While I agree that the giant species are not good for a beginner, I would never clasify or refer to any of them as "downright evil". I had giant burmese retics and anacondas when I was a kid, but I consider myself lucky in scores of feeding accidents and mishaps. But not one of those events was ever the result of an "evil" snake that meant to do me harm. Snakes are very basic creatures and run solely on survival instinct and don't have the cerebral capacity to be "mean" or "cruel" or "hate" you. They may 'fear' you and respond accordinly,... but not "hate" you.
"how do you intend to house a large snake? cuz lets face it, its not a simple thing, alot of the truely giant snakes need very large cages, and with a retic, conda or burm that cage could be larger than a room."
Actually, housing large pythons IS a very simple thing. I house over 50 large pythons currently and I built my own cages and none of it was hard or overly expensive. Cages don't have to be "larger than a room". For my 10 to 15 foot snakes I provide 6 1/2 by 3 1/3 foot cages that supply them with ample space to stretch and loll about. Anything larger gets 8 foot by 4 foot cages. Even though this would be sufficient for the snake's lifespans I fully intend to provide much larger cages when I build my future facility. This is just my choice, not what is required.

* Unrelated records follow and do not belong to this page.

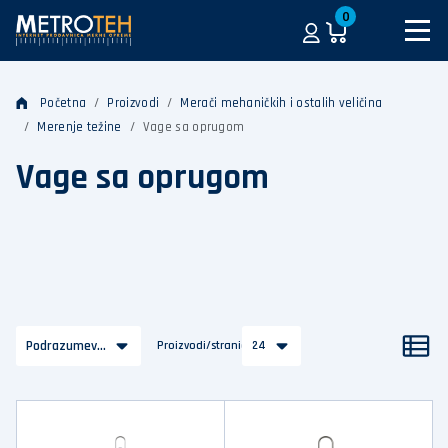
0
Početna
Proizvodi
Merači mehaničkih i ostalih veličina
Merenje težine
Vage sa oprugom
Vage sa oprugom
Podrazumevano
Proizvodi/stranica
24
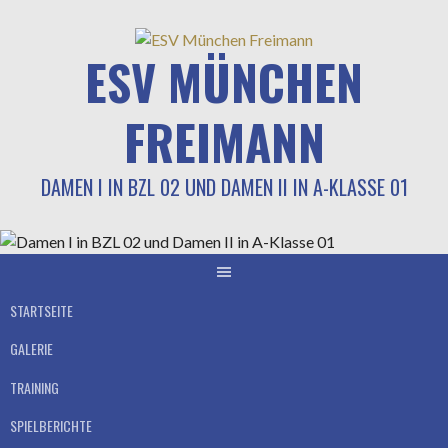
Springe
zum
ESV MÜNCHEN
Inhalt
FREIMANN
DAMEN I IN BZL 02 UND DAMEN II IN A-KLASSE 01
STARTSEITE
GALERIE
TRAINING
SPIELBERICHTE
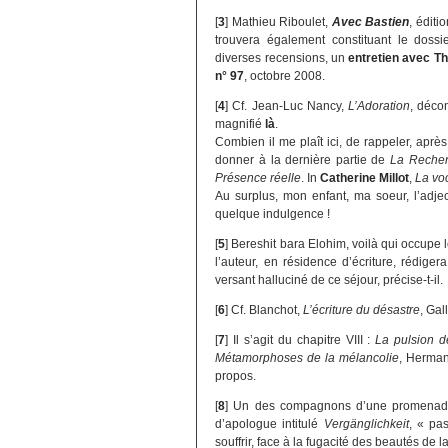
[
3
]
Mathieu Riboulet,
Avec Bastien
, éditi
trouvera également constituant le doss
diverses recensions, un
entretien avec Th
n° 97
, octobre 2008.
[
4
]
Cf. Jean-Luc Nancy,
L’Adoration
, déco
magnifié
là
.
Combien il me plaît ici, de rappeler, aprè
donner à la dernière partie de
La Reche
Présence réelle
. In
Catherine Millot
,
La voc
Au surplus, mon enfant, ma soeur, l’adje
quelque indulgence !
[
5
]
Bereshit bara Elohim, voilà qui occupe
l’auteur, en résidence d’écriture, rédiger
versant halluciné de ce séjour, précise-t-il.
[
6
]
Cf. Blanchot,
L’écriture du désastre
, Gal
[
7
]
Il s’agit du chapitre VIII :
La pulsion de
Métamorphoses de la mélancolie
, Herman
propos.
[
8
]
Un des compagnons d’une promenade 
d’apologue intitulé
Vergänglichkeit
, « pa
souffrir, face à la fugacité des beautés de l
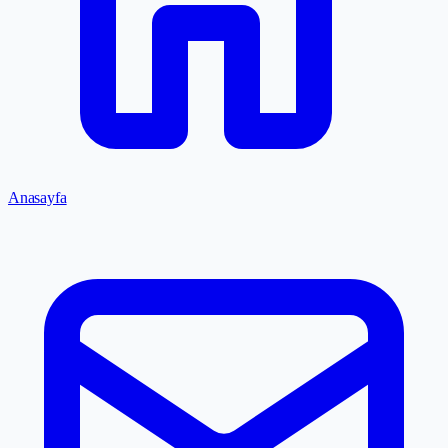
Anasayfa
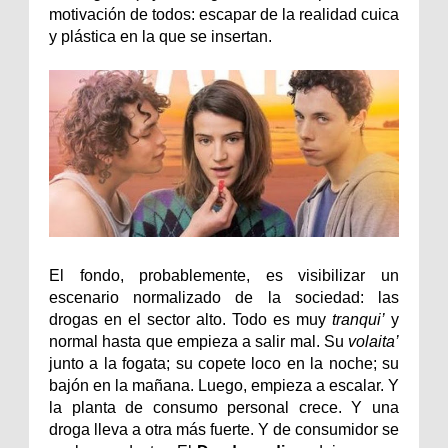
motivación de todos: escapar de la realidad cuica
y plástica en la que se insertan.
El fondo, probablemente, es visibilizar un
escenario normalizado de la sociedad: las
drogas en el sector alto. Todo es muy
tranqui’
y
normal hasta que empieza a salir mal. Su
volaita’
junto a la fogata; su copete loco en la noche; su
bajón en la mañana. Luego, empieza a escalar. Y
la planta de consumo personal crece. Y una
droga lleva a otra más fuerte. Y de consumidor se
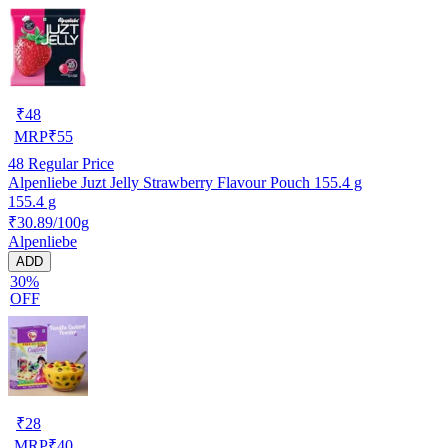
₹
48
MRP
₹
55
48
Regular Price
Alpenliebe Juzt Jelly Strawberry Flavour Pouch 155.4 g
155.4 g
₹30.89/100g
Alpenliebe
ADD
30%
OFF
₹
28
MRP
₹
40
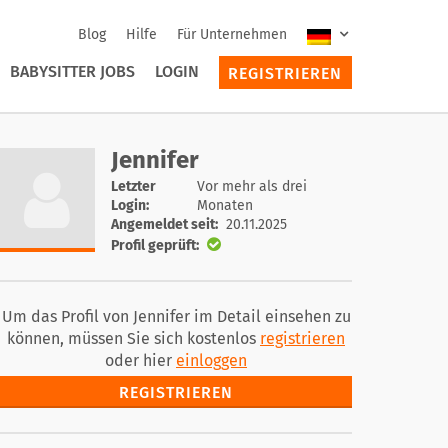
Blog
Hilfe
Für Unternehmen
BABYSITTER JOBS
LOGIN
REGISTRIEREN
Jennifer
Letzter
Vor mehr als drei
Login:
Monaten
Angemeldet seit:
20.11.2025
Profil geprüft:
Um das Profil von Jennifer im Detail einsehen zu
können, müssen Sie sich kostenlos
registrieren
oder hier
einloggen
REGISTRIEREN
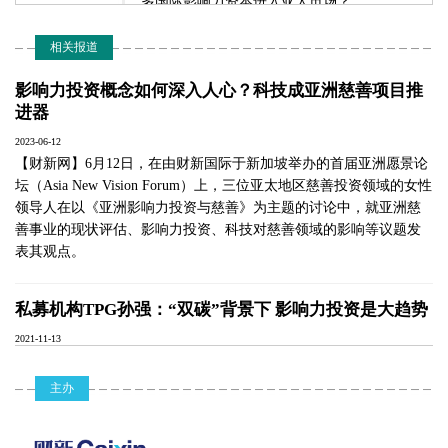
多国际影响力资本进入亚太市场？
- 政府、企业和社会资本应如何协作，才能最
大化影响力投资的社会与环境效益？
相关报道
- 技术如何在推动新兴市场的影响力投资中发
挥作用？
影响力投资概念如何深入人心？科技成亚洲慈善项目推
- 中国内地和香港有哪些成功的影响力投资案
例？
进器
- 如何进一步促进中国及亚太地区影响力投资
2023-06-12
的深度合作与发展？
【财新网】6月12日，在由财新国际于新加坡举办的首届亚洲愿景论
发言嘉宾：
坛（Asia New Vision Forum）上，三位亚太地区慈善投资领域的女性
巩姬蒂，香港证监会国际事务及可持续金融
领导人在以《亚洲影响力投资与慈善》为主题的讨论中，就亚洲慈
总管
善事业的现状评估、影响力投资、科技对慈善领域的影响等议题发
周冠英，香港交易所集团总法律顾问及集团
表其观点。
首席可持续发展总监
都永海，香港生产力促进局首席创新总监
Francesco Stadler，SFi影响力基金与风投部总
私募机构TPG孙强：“双碳”背景下 影响力投资是大趋势
监
邓曼殊，格拉斯哥净零金融联盟香港分部主
2021-11-13
任
【财新网】（记者 白宇洁）“双碳”背景下，资本要兼顾“向善”与获
林纯辉，景顺固定收益可持续及影响力投资
组合经理
得良好的投资回报，进行“影响力投资”是可行路径。11月13日，在
主办
陈伟欣，独立可持续发展顾问、前汇丰气候
2021年第十二届财新峰会上私募机构TPG集团中国管理合伙人孙强
变化研究主管兼ESG研究环球主管
提出上述观点。
喻蓉，标普全球亚太区可持续发展市场交流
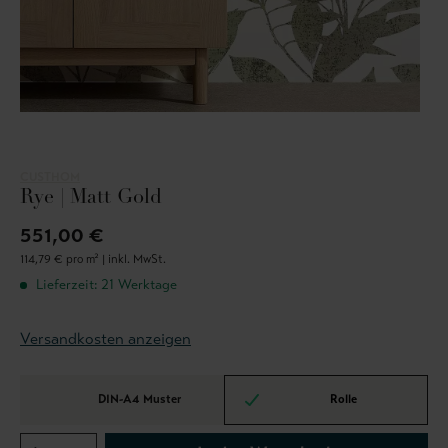
CUSTHOM
Rye | Matt Gold
551,00 €
114,79 € pro m² |
inkl. MwSt.
Lieferzeit: 21 Werktage
Versandkosten anzeigen
DIN-A4 Muster
Rolle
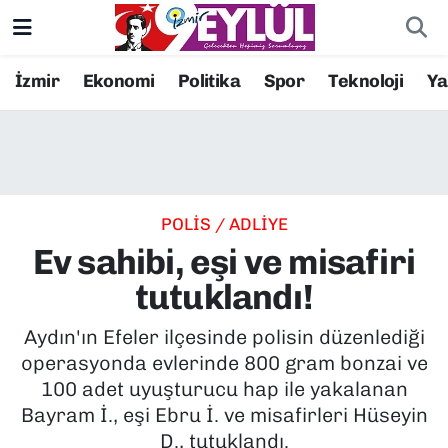
Resmi İlanlar
Konak Nöbetçi Eczaneler
İzmir
Ekonomi
Politika
Spor
Teknoloji
Y
BİLİM
Konak Hava Durumu
DÜNYA
Konak Trafik Yoğunluk Haritası
POLİS / ADLİYE
EĞİTİM
Süper Lig Puan Durumu ve Fikstür
Ev sahibi, eşi ve misafiri
EKONOMİ
Tüm Manşetler
tutuklandı!
KÜLTÜR SANAT
Son Dakika Haberleri
Aydın'ın Efeler ilçesinde polisin düzenlediği
operasyonda evlerinde 800 gram bonzai ve
MAGAZİN
Haber Arşivi
100 adet uyuşturucu hap ile yakalanan
Bayram İ., eşi Ebru İ. ve misafirleri Hüseyin
POLİTİKA
D., tutuklandı.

"feeding is pretty expensive"
Perhaps for those that order frozen food or get their food items from pet stores this may be true, but I personally have my own rat & mouse breeding operation as well as a rabbit breeding operation and not only is it not expensive but it actually MAKES me money when I sell my overage to other snake breeders or keepers at really cheap prices. I run anywhere from 500 to 600 female rats at any one time to produce approx 400 to 700 rats per week, and 35 female rabbits to produce approx 50 to 60 rabbits per week. The rats & mice require approx 1 ton of food at $400 per month and the rabbits require approx 600 lbs of rabbit pellet per month at $85. So it costs me approx 500 dollars to produce 2000 rats and 250 rabbits, of which I use all the rabbits and sell approximately 600 rats at a buck apiece to cover overhead and even turn a buck or two. (sometimes if I have hundreds too many I will sell many more than this). Now,... I am not suggesting that everyone go to this extent. But what I AM saying is that it IS cheap and easy to breed one's own food animals. It only takes me about an hour a day to care for that many, imagine how easy it would be to breed a dozen or so to feed a few pet pythons.
I agree with all the rest of what Jay said here. Definitely learn from an experienced person or strive to learn as much as you can before owning a huge constrictor. And if you do, yes, have another adult present when handling. I have been wrapped on before, several times when I was a kid and it isn't pleasant. I was lucky. Many aren't.
"handling is out unless you have someone else expierienced with large snakes around at all time. and feeding timenow becomes hazardous...think of a 15 foot retic lunging at you and how fun 6 rows of teeth coming at you at a high speed, not fun. it takes alot of time to learn how to care for these animals properly and a large monetary investment in some cases, think long and hard about this, and remember if something happens you not only chance you life, but your right to keep these amazing animals, as well as everyone elses rights to keep these animals."